- Required work
1. In the passage below about the newspaper's move online, do statements (a) through (c) agree with it? Answer yes or no for each and quote the deciding words. (a) The paper spent $12 million a year covering mainly local and state news. (b) Schlukbier expected most homes in Raleigh to be online within two years. (c) Microsoft's new online service offered newspapers as much as 80 percent of revenue.
2. According to the passage below about the newspaper's move online, what did the electronic signature on Schlukbier's Internet messages call him?

The electronic action, however, really took off after Daniels hired George Schlukbier, a computer-oriented librarian who had worked wonders at the _Sacramento Bee_. Like Daniels the frat boy, Schlukbier flaunted a few eccentricities within bounds. An electronic signature at the bottom of his Internet messages identified him as “Chief Bull Goose Looney,” a tribute to the giant Indian who terrorized Nurse Ratched in _One Flew Over the Cuckoo’s Nest_, the Ken Kesey novel. Some, of course, might argue that the Internet is itself a virtual asylum with the inmates in charge.
Schlukbier and Daniels checked out Prodigy and America Online to see about getting on those networks and decided that the numbers stank. Yes, Prodigy-style services already had their networks in place, and the _Los Angeles Times_ and papers in George, New York and elsewhere would go on to sign up. But the _N & O_ concluded—rightly, in my opinion—that the online services would need the newspapers more than the newspapers would need the online services. Newspapers were the best source of steady, detailed news about local communities. Each year the _N & O_ spent $12 million covering mainly local and state news, an amount that even a giant like Prodigy could not replicate everywhere. “They’ve got their view of the world that’s defined by whatever technology they adopted at the time they started their service,” Daniels would later say. “We got uncomfortable with the fact we’d be living their rules, and the customers would be their customers.”[4.12]
Some other newspapers felt happy with Prodigy. “No,” said Mike Gordon, an editor with Cox Newspapers in Atlanta, “Prodigy isn’t taking most of the money.” What’s more, his online edition could enjoy revenue from online ads. Still, more and more publishers were turning to the Internet rather than Prodigy-type alternatives, and the balance of power changed. When Microsoft started a new online service later, it offered newspapers as much as 80 percent of revenue—at least several times the amount that Prodigy had offered the _N & O_. (The Atlanta papers would themselves end up on the Internet eventually, not just on Prodigy.)
Instead of relying on a Prodigy-style service, Schlukbier started a locally oriented BBS with an Internet connection and a strong emphasis on schoolchildren, not just the adult readers of today. This orientation may have baffled many. Some newspaper publishers were too myopic to see past the next quarter, especially if they worked for the big chains. Exceptions did exist, of course. Knight-Ridder, for example, regardless of its public ownership and its Videotext flop, was still pouring millions into the new technology. As a family-owned newspaper, however, without security analysts breathing down its corporate neck, the _N & O_ was especially free to experiment. Schlukbier believed that a decade would pass before 40 or 50 percent of the homes in Raleigh were online, and by then the children would be of customer age.
“By focusing on third-graders,” Schlukbier said, “I’ve got ten years to learn from them what information they really need and want.”[4.13] What they hoped for, in many ways, didn’t seem like a newspaper at all. Rather they wanted their own tools. The bulletin board blossomed with imaginary worlds in which, for example, Frank Daniels was the owner of a fictitious newsstand. Children could wend their ways through cyberspace by using written descriptions and computer commands to tell where they were and what they were doing. George Schlukbier’s young son, Shane, designed a mythical camp online with danger-ridden woods. Some may have wondered how this applied to _newspapers_; I myself did. And then it dawned: if newspapers would be increasingly two-way in the future, just like the Net, then didn’t it make sense to see how the children interacted with each other, as they did in role-playing games? The children could change as they grew older, or moved away from the area when their parents packed up for another job with IBM, but the journalists could still observe the basic patterns.

- Stored data
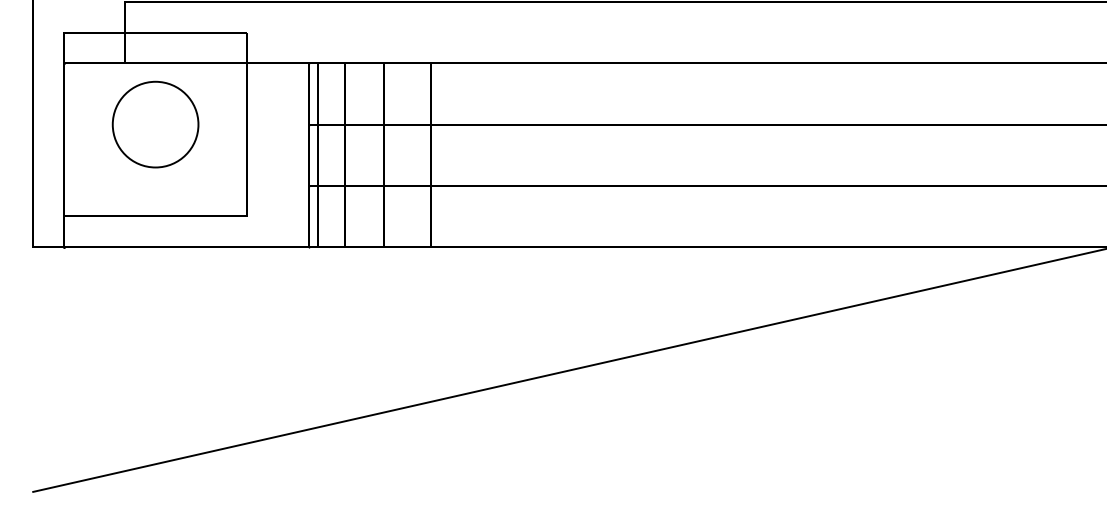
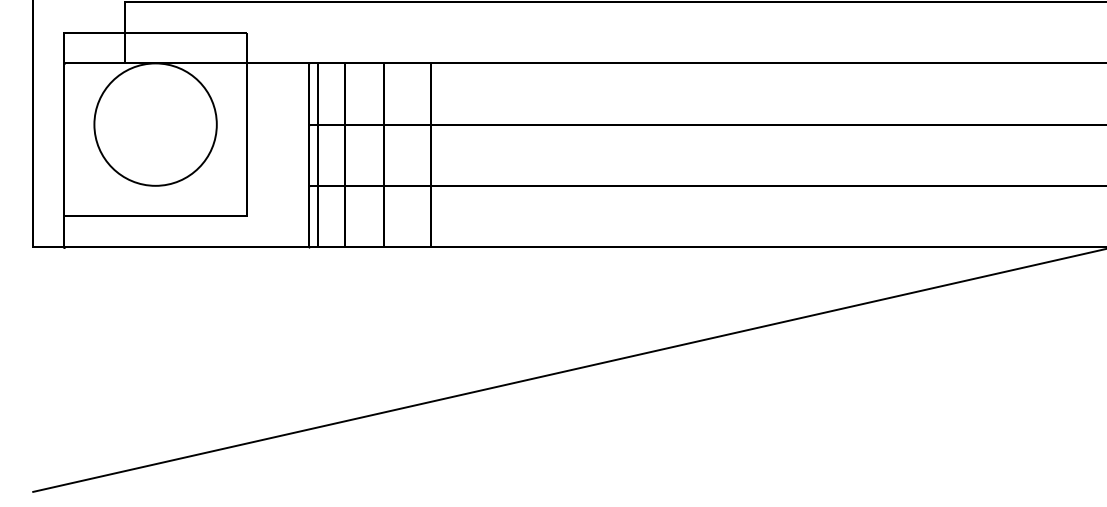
circle at (155, 124) diameter: 86 px -> 122 px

- Task solutions
1.
(a) Yes: "spent $12 million covering mainly local and state news"
(b) No: "a decade would pass before 40 or 50 percent of the homes in Raleigh were online"
(c) Yes: "it offered newspapers as much as 80 percent of revenue"

2. "Chief Bull Goose Looney"